“嗯,我是。”她承認了。
將最後一塊肉嚥下,時透月滿意地舔了下嘴唇,抬眸望向對面滿臉寫著不開心的男人,她沉思三秒,低頭翻起包包。
真是服了,為什麼她這個七歲的小女生要哄二十五六的成年人啊。
“護身符借你,很靈的,等你回來記得請我吃飯啊。”
粉紅色的禦守看起來有些年歲了,布料被磨得起球,顏色微微泛白,似乎裝了什麼東西,中間鼓鼓的。
應該是貼身帶了很久的東西,森鷗外按捺住心底的那抹小雀躍,故作淡定地接過,“裡面是什麼?”
“秘密。”
二人在十字路口揮手道別,向著相反的方向走去。
時間還早,橫濱的美景又如此多嬌,時透月決定順著海岸線散會步再回去。
殘陽如血,將海面暈染成金黃,遠處的船隻踏浪而行,落日墜下,沿著天海交界處緩緩沉沒。
赤足行走於沙灘,柔軟的沙子被太陽烘烤一天,此刻還殘留著些許餘溫,踩在上面很舒服,有種微癢而溫暖的觸感。
胃中突然一陣空虛,牙白……剛吃完沒多久又餓了,自從重啟呼吸法,她就感覺食量明顯增加,消化速度也變快不少。
在海邊小攤買了點鯛魚燒,她坐到一旁的石階上大快朵頤起來。
飽餐過後,時透月拿出地圖,研究起去車站的最近路線,發現抄小路可以橫穿城市,直達目的地。
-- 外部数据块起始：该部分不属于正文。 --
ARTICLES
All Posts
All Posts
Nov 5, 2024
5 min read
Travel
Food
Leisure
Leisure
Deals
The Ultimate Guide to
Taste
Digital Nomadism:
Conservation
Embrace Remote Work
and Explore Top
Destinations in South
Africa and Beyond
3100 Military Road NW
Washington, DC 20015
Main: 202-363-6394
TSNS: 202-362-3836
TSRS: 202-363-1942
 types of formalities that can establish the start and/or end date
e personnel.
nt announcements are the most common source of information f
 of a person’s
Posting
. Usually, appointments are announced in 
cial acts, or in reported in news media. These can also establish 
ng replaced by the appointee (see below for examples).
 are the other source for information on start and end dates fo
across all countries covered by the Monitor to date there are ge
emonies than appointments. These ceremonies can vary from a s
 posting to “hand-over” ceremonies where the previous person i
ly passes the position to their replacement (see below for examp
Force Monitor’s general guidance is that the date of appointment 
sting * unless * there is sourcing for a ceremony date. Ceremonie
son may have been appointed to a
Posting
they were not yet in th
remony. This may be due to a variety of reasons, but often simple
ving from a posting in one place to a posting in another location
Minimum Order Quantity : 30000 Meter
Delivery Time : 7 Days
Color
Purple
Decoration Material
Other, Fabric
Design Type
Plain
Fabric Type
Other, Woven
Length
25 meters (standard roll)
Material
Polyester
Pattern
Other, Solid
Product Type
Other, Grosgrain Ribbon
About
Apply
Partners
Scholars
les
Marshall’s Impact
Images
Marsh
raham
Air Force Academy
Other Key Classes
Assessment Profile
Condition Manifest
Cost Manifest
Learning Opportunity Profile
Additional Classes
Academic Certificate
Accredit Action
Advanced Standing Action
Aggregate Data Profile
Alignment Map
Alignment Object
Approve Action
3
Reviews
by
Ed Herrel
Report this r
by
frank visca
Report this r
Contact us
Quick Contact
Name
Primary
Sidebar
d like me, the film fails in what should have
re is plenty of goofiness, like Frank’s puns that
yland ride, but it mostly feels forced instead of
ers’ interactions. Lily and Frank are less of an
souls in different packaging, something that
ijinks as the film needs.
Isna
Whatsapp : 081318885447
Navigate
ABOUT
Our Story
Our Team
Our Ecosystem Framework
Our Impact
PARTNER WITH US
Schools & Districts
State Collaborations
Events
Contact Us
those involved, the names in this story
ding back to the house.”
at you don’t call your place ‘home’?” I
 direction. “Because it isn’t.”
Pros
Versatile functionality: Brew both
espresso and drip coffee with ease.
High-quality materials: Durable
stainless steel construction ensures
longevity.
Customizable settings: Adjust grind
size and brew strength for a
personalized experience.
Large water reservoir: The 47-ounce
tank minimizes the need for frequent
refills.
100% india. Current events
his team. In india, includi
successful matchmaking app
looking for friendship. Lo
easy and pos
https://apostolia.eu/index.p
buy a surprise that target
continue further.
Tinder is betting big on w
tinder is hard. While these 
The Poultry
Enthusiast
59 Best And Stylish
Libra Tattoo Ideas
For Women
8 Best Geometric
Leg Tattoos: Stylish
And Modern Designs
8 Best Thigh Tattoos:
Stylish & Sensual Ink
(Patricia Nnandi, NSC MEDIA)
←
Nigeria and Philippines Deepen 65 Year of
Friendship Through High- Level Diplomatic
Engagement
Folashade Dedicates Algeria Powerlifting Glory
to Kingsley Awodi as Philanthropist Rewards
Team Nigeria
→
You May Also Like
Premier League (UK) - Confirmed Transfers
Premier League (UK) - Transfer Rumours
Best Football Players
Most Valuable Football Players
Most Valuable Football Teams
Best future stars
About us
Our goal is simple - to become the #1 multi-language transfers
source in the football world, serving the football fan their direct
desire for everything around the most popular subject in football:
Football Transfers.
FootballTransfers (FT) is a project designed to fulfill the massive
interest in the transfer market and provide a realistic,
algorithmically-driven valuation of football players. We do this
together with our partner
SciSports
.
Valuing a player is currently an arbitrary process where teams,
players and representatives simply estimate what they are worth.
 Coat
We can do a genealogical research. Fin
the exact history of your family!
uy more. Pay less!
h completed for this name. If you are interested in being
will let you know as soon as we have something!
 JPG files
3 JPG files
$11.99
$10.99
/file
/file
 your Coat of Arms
空氣中彌漫著潮濕的黴味,還夾雜著垃圾腐敗後的臭氣,這對於天與咒縛而言過於刺激,她拿出手帕捂住鼻子,只想趕緊離開。
她正身處一條背陰小巷,錯落分佈的路燈發出昏黃的光,照亮視野。
放眼望去周邊盡是破敗的低矮平房,像是貧民窟,亦或是被遺棄的老城區。
忽然,一絲甜腥撲入鼻息——是血的味道。
根據橫濱特殊的“風土人情”來考慮,很有可能是幫派鬥爭。
踮起腳尖,放輕步伐,朝著血腥味的源頭悄聲走去,側耳聽了半晌,只能隱約聽到微弱的喘氣聲,傷者應該只有一人。
身旁就有臺公用電話,她想著先去確認是怎麼一回事吧,如果有需要,可以幫忙叫個救護車。
幫派成員的命也是命啊!而且萬一是碰到搶劫,或是意外受傷的無辜路人呢?
隨著距離的拉進,時透月的神情從好奇轉為驚訝。
緣,妙不可言。那不是在咖哩店一起吃過飯的紅發少年嗎?額……叫什麼名字來著?忘記了。
但現在不是感嘆的時候啊喂!
他的情況看起來相當不妙,虛弱地坐在地上,後背抵住牆壁,身體佝僂著,雙手按住腹部,湧出的血液順著指縫往外冒。
“你先忍住別死啊!我去叫救護車。”
“不能……不能叫救護車。”
少年艱難地抬起頭,由於失血的緣故,他的臉色蒼白如紙,額角滲出絲絲冷汗,瞳孔都有些擴散,兩瓣嘴唇被鮮血染紅,輕輕顫抖著。
這真是她見過最摳門的人!沒有之一!
大哥呀!咱都傷成這樣了,為啥還捨不得叫救護車?有些錢不能省啊!
內心吐槽完後,她嗅到一絲違和感,於是換了個思路,很快想明白原因——恐怕是槍傷。
醫院有規定,若是在沒有警察陪護的情況下接收到受槍傷的患者,需要立即報警。
天,這小子還真是幫派的人!
時透月跪坐到他旁邊,詢問道:“是槍傷嗎?子彈有沒有留在身體裡面?”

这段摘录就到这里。